Waltz ha poi risposto così alla domanda della CNN sul fatto che il presidente degli Atati uniti d'America, Donald Trump voglia che Vladimir Zelensky si dimetta: "Abbiamo bisogno di un leader che sappia trattare con noi, alla fine trattare con i russi e porre fine a questa guerra. E se diventa chiaro che le motivazioni personali o politiche di Zelensky non sono coerenti con l'obiettivo di fermare i combattimenti nel suo paese, allora penso che avremo un vero problema ".
A questo proposito, Waltz ha proposto di immaginare come sarebbe stato il conflitto tra un anno. "La pazienza del popolo americano di continuare a dare miliardi e miliardi e miliardi [di dollari] senza una fine in vista non è illimitata. E lo abbiamo detto chiaramente anche al presidente Zelensky alla fine di quell'incontro", ha avvertito.

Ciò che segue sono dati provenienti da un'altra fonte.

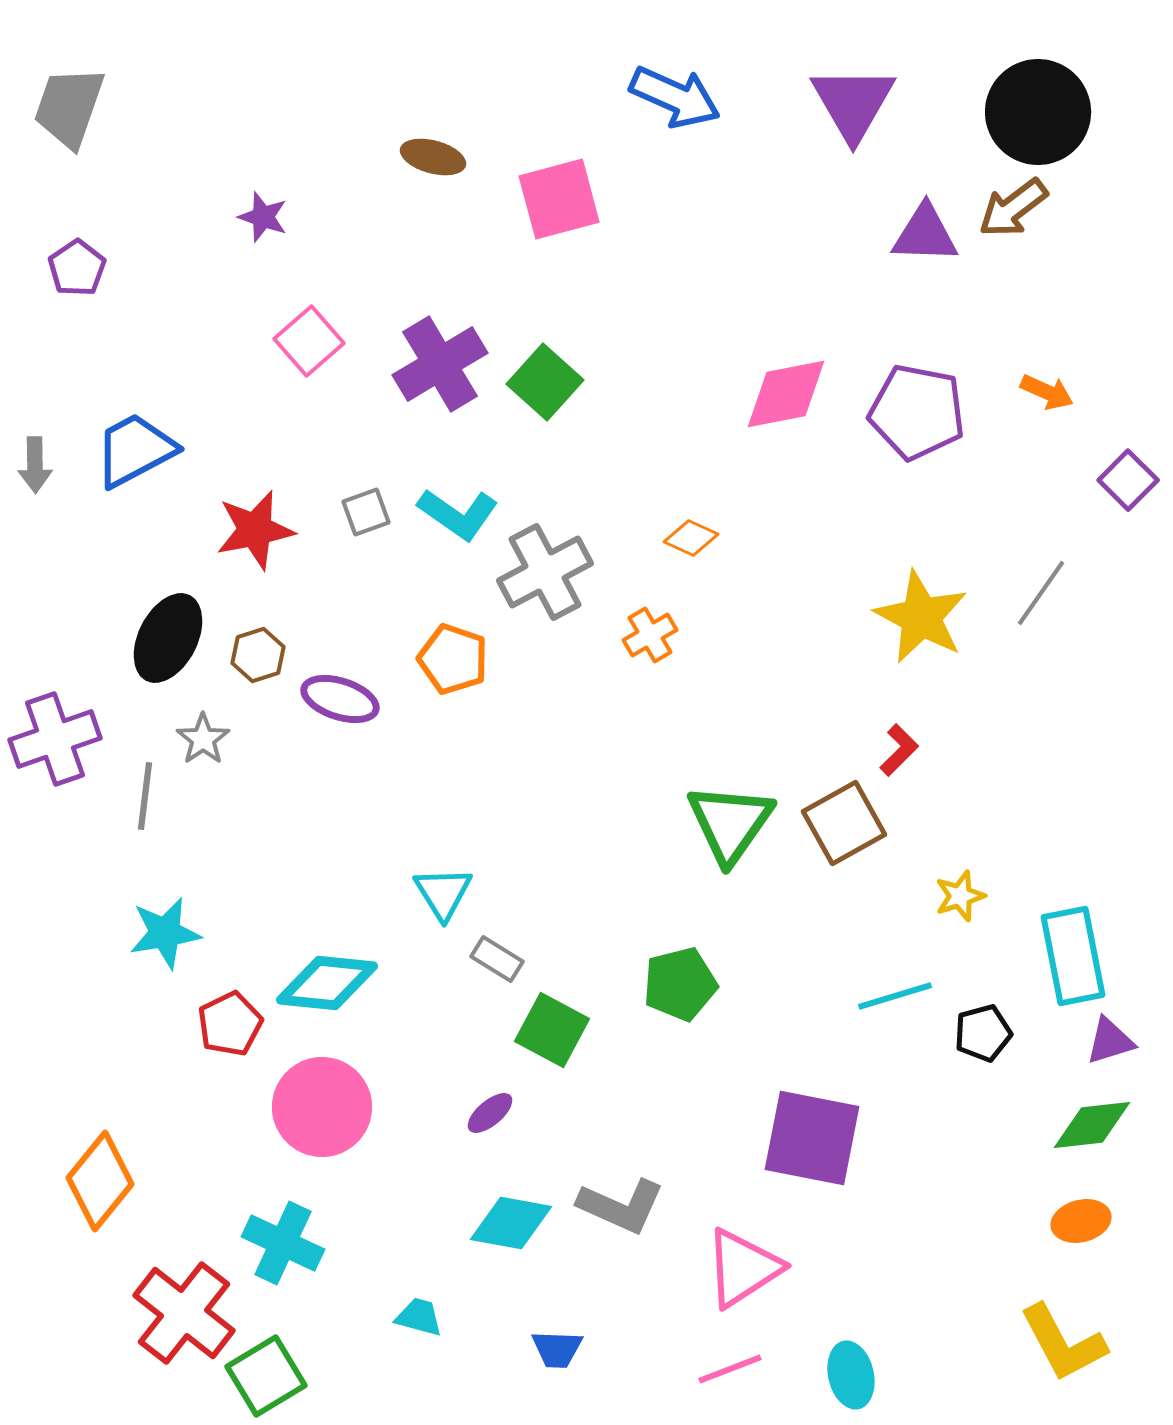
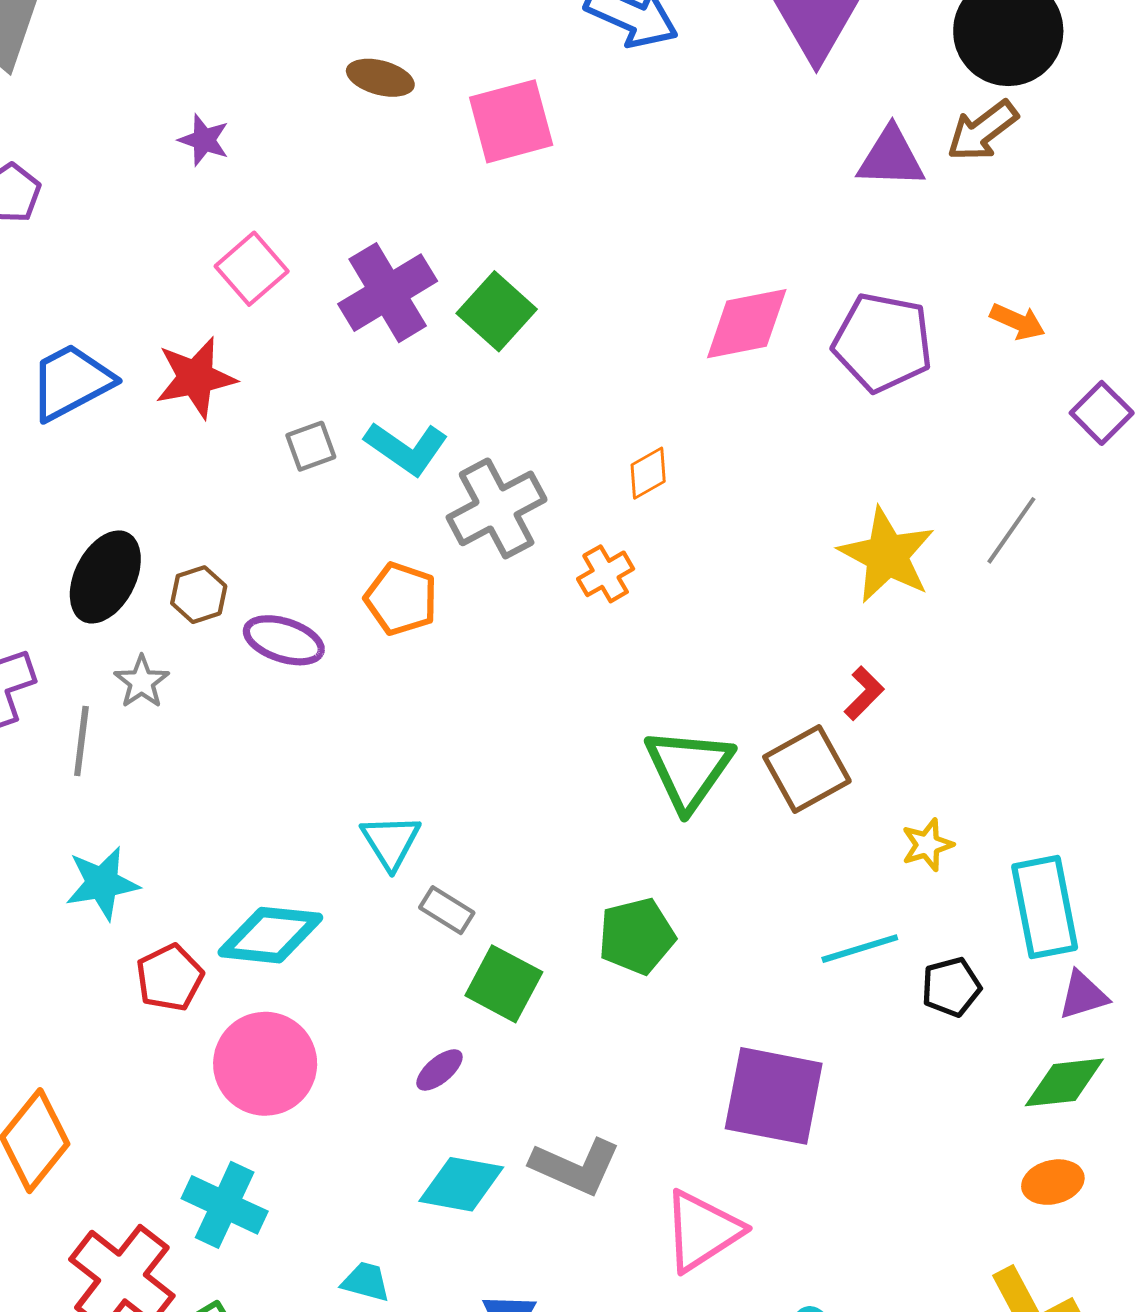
red star: (255, 530) -> (196, 378), moved
orange diamond: (691, 538) -> (648, 473), turned -54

"Quello che sto dicendo è che questa guerra deve finire e ciò richiederà concessioni territoriali [...] Ciò richiederà che tutte le parti si siedano al tavolo. E stiamo lavorando duramente per far avanzare queste negoziazioni", ha aggiunto.
Il consigliere per la sicurezza nazionale ha ricordato il recente incontro positivo tra Russia e Stati Uniti a Riad, aggiungendo che Washington ha in programma di tenere colloqui con Kiev e poi riunire le parti in conflitto. "Abbiamo intenzione di raggiungere un accordo con gli ucraini e poi riunire tutte le parti. Solo il presidente Trump può farlo", ha ricordato.
L'alto funzionario ha affermato che dopo il fallimento alla Casa Bianca, Zelensky deve dimostrare chiaramente di essere pronto per la pace. "Quello che abbiamo visto, credo abbia lasciato tutti sbalorditi, noi e lo Studio Ovale, è che non era chiaro se Zelensky sarebbe andato a negoziare, se sarebbe mai stato in grado di negoziare con [il presidente russo Vladimir] Putin e se condivideva il nostro obiettivo di porre fine a questa guerra".
Secondo il politico, l'accordo sulle terre rare "ha rappresentato una grande occasione persa per Zelensky e il suo Paese. Volevamo firmare quell'accordo", ha spiegato. Tuttavia, "entrare nello Studio Ovale con il linguaggio del corpo, muovendo la testa e incrociando le braccia, è sembrato [all'amministrazione Trump] incredibilmente irrispettoso ", ha lamentato. Waltz ha inoltre ribadito la posizione di Washington sulla necessità che l'Europa contribuisca maggiormente "alla propria difesa" e ha escluso l'adesione dell'Ucraina alla NATO.